Chinese COVID-19 vaccines provided around the world Infographic: GT
China is providing vaccine aid to 53 developing countries and exporting vaccines to 22 countries, including those in Africa which lags behind in inoculation.
Chinese Foreign Ministry spokesperson Wang Wenbin said at a press conference on Monday that a shipment of Chinese COVID-19 vaccines will leave for Equatorial Guinea on Tuesday.
The Global Times learned from Chinese vaccine producer Sinovac on Monday that the company had delivered more than 10 million doses to countries in Asia, the Mediterranean, Latin America and Africa.
China has also decided to provide Egypt and the Arab League with batches of COVID-19 vaccines, and is willing to facilitate Egypt's procurement of vaccines produced by Chinese companies, said Chinese Ambassador to Egypt Liao Liqiang on Sunday at an online press conference.
The move reflects the profound friendship between the heads of state of China and Egypt and the sincere feelings of the Chinese people toward the Egyptian people, and will help Egypt overcome the pandemic at an early date, the Chinese envoy said.
The moves came amid reports of South African health officials' announcement on Sunday of pausing the country's rollout of AstraZeneca's coronavirus vaccine after a study showed it offered reduced protection against the COVID-19 variant first identified there.
"I have been expecting a low efficacy of AstraZeneca's vaccine on the variant in South Africa due to previous results of Pfizer and Moderna on the variant, but have not thought it could be so low, nearly useless," Zhuang Shilihe, a Guangzhou-based vaccine expert, told the Global Times on Monday.
Nineteen of the 748 people in AstraZeneca's clinical trials in South Africa were infected with the new variant, compared to 20 out of 714 people in the group who were given a placebo, according to media reports.
Other world-leading vaccines producers, Pfizer, Moderna, Novavax and Johnson & Johnson, have also said that studies showed their COVID-19 vaccines were less effective in South Africa than in the US.
Considering the low efficacy, Zhuang called for global vaccine makers to adjust their vaccines to the new variant in South Africa immediately before it spreads more widely in the world.
"mRNA vaccines may require 2-3 weeks to adjust coding.

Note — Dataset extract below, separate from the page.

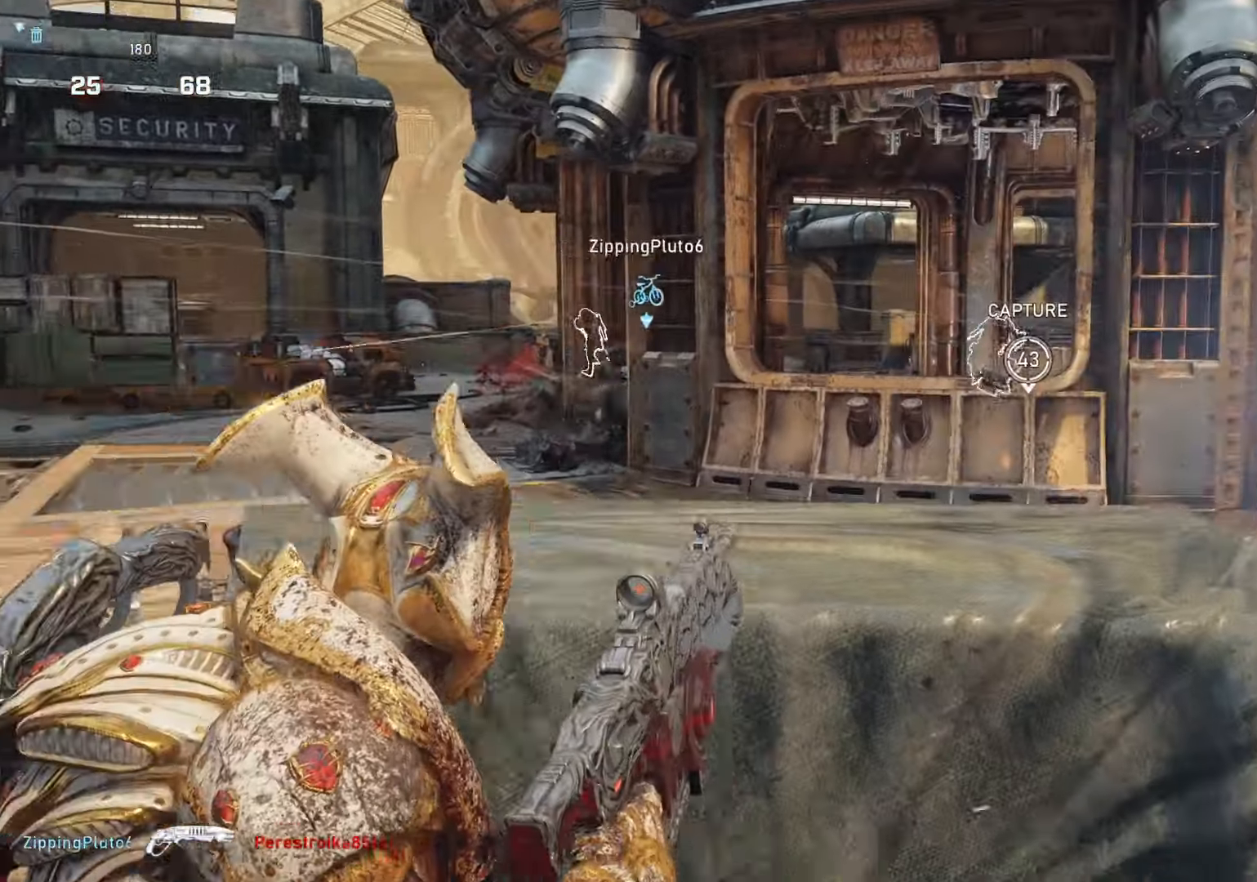
{"buttons": ["L1"], "left_stick": "up-right", "right_stick": "center", "events": [[200, "L1", "down"], [200, "L2", "up"], [200, "R2", "up"], [200, "left_stick", "up-right"], [233, "L1", "up"], [450, "L1", "down"]]}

Inactivated vaccines may take longer than two months as vaccines makers have to cultivate new virus of the new variants, but as far as I know Chinese vaccine makers are able to adjust in a shorter period," Zhuang said.

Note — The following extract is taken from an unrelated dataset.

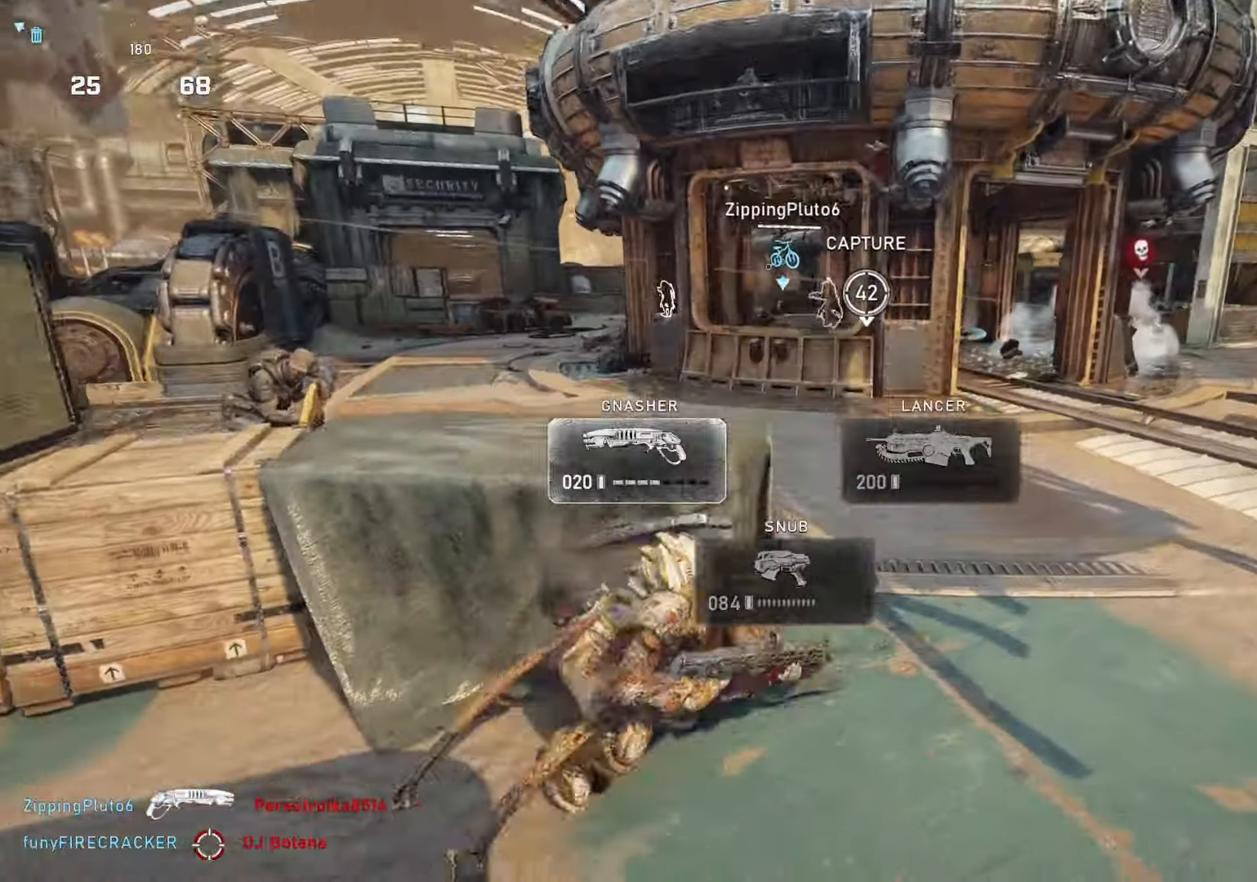
{"buttons": [], "left_stick": "left", "right_stick": "center", "events": [[83, "A", "down"], [150, "A", "up"], [317, "L1", "up"], [317, "left_stick", "down"], [317, "right_stick", "left"], [450, "left_stick", "left"], [450, "right_stick", "center"]]}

The variant in South Africa accounts for about 90 percent of infections in that country and is powering record case numbers in the sub-region. It has been found in Botswana, Ghana, Kenya, Comoros, Zambia and in 24 non-African nations.
Gao Fu, director of the Chinese Center for Disease Control and Prevention, said at a previous conference that China's inactivated and recombinant protein vaccines are still effective on the variant in South Africa as serum antibody tests showed that efficacy against the variant only decreased by 1.6 times.
The data is not bad compared to the performance of AstraZeneca's vaccine, but as it is only the result of a neutralization test of serum antibody, it still requires clinical trials to determine the accurate efficacy of Chinese vaccines on the new variant, Zhuang said.